First fundamental form Wolfram MathWorld defines a paraboloid
and its differential parameters as
\begin{align*}
 P&=\left(\frac{\partial x}{du}\right)^2+\left(\frac{\partial y}{du}\right)^2+\left(\frac{\partial z}{du}\right)^2= \\
&=1+\frac{1}{4u} \\
 Q&=\frac{\partial x}{du}\frac{\partial x}{dv}+\frac{\partial y}{du}\frac{\partial y}{dv}+\frac{\partial z}{du}\frac{\partial z}{dv}= \\
&=\frac{1}{2\sqrt{u}}(\cos v - \sin v) \\
 R&=\left(\frac{\partial x}{dv}\right)^2+\left(\frac{\partial y}{dv}\right)^2+\left(\frac{\partial  z}{dv}\right)^2= \\
&=u \\
\end{align*}
Now, if these parameters correspond to the coefficients $E$, $F$ and $G$ described here, I don't understand how they arrived at the expression for $Q$.
 A: Despite other comments/answers, these quantities are the usual first fundamental form. Note that the Wiki link defines $g_{ij} = X_i\cdot X_j$. These are the usual $E,F,G$, and they are the dot products of the derivatives of the parametrization with respect to the independent variables. In your case the first parameter is $u$ and the second parameter is $v$, and we do in fact have
\begin{align*}
P&=X_u\cdot X_u=E,\\
Q&=X_u\cdot X_v=F, \quad\text{and} \\ 
R&=X_v\cdot X_v=G.
\end{align*}
I'm not sure why Wolfram is using different letters.
If you want a further reference, check out my differential geometry text.
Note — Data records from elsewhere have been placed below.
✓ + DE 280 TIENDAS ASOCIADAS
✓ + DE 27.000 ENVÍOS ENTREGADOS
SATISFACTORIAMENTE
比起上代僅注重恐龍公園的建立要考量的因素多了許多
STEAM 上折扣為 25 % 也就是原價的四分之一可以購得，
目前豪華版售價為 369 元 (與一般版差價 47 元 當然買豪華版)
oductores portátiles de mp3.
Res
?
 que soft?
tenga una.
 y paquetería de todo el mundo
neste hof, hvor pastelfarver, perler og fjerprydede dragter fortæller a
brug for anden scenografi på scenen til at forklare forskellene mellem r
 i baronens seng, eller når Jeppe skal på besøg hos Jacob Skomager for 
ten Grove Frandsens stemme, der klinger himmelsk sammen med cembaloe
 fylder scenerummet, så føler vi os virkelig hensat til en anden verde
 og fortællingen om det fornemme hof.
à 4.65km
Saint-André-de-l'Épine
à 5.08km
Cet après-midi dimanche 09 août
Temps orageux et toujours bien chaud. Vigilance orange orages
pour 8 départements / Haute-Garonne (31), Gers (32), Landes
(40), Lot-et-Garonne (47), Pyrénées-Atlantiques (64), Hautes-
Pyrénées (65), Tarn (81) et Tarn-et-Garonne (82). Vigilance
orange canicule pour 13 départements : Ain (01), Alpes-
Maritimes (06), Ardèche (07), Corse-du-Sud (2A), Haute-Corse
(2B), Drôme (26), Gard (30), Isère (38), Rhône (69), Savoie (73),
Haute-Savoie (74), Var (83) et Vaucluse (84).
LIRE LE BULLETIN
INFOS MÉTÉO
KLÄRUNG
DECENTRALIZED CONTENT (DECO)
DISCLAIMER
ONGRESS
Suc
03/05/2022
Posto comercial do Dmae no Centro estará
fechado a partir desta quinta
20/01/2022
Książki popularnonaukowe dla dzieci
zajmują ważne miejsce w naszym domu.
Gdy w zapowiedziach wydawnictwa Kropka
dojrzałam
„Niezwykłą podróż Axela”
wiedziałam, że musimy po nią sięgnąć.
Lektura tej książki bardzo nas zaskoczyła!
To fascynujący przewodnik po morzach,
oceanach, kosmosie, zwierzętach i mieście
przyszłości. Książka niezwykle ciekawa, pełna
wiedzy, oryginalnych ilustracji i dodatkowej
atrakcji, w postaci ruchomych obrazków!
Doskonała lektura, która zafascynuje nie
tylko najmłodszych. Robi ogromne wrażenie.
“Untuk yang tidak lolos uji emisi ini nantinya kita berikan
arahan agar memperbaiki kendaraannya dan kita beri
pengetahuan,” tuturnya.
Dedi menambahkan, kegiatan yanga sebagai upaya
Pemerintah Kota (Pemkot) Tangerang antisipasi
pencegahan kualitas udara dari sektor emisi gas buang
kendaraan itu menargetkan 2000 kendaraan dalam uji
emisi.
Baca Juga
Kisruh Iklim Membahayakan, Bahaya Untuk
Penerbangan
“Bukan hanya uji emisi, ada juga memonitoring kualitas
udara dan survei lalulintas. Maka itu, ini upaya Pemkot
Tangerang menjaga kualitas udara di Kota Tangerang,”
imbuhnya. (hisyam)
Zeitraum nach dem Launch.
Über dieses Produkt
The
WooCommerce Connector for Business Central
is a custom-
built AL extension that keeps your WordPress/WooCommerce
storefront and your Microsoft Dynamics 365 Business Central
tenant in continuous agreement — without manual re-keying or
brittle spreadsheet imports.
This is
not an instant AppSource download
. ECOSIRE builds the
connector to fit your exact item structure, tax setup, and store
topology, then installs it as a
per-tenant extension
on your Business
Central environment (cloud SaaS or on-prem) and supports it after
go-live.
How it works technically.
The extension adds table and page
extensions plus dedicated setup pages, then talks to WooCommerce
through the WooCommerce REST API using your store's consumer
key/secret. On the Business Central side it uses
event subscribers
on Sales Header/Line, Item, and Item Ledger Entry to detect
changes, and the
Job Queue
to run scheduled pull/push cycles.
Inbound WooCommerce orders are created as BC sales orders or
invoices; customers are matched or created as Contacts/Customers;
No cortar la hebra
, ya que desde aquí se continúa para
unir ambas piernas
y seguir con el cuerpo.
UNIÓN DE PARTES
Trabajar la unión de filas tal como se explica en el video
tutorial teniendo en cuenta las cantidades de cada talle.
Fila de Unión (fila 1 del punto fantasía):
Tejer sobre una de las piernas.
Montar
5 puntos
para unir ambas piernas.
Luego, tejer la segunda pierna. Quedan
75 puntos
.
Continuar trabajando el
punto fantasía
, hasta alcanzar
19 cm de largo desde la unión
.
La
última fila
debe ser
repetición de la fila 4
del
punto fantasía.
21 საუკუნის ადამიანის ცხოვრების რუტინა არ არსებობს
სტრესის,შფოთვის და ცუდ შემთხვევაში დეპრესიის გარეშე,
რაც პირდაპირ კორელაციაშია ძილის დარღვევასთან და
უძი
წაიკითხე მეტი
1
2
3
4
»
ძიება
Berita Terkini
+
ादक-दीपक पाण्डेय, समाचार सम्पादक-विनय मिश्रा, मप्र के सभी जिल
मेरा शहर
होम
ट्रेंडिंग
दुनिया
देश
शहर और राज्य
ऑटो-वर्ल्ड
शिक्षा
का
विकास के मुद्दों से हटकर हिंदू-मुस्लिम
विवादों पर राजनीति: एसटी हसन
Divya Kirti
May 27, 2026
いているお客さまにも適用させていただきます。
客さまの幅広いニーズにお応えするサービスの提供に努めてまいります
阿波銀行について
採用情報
A: The first fundamental form is the inner product of the tangent space in some point of the surface when you consider the surface contained in the ambient space $\mathbb{R}^3$. If you have a paraboloid $z=b(x^2+y^2)$, then the tangent vectors of the surface which generates the tangent space are
$v=[1,0, 2bx]$
and
$w=[0,1,2by]$
At this point the coefficients of the first fundamental form can be computed as follows
$E=\langle v, v \rangle=1+4b^2x^2$
$F=4b^2xy $
$G=1+4b^2y^2$
In your link about paraboloid, I guess the argument is a geodesic on the paraboloid.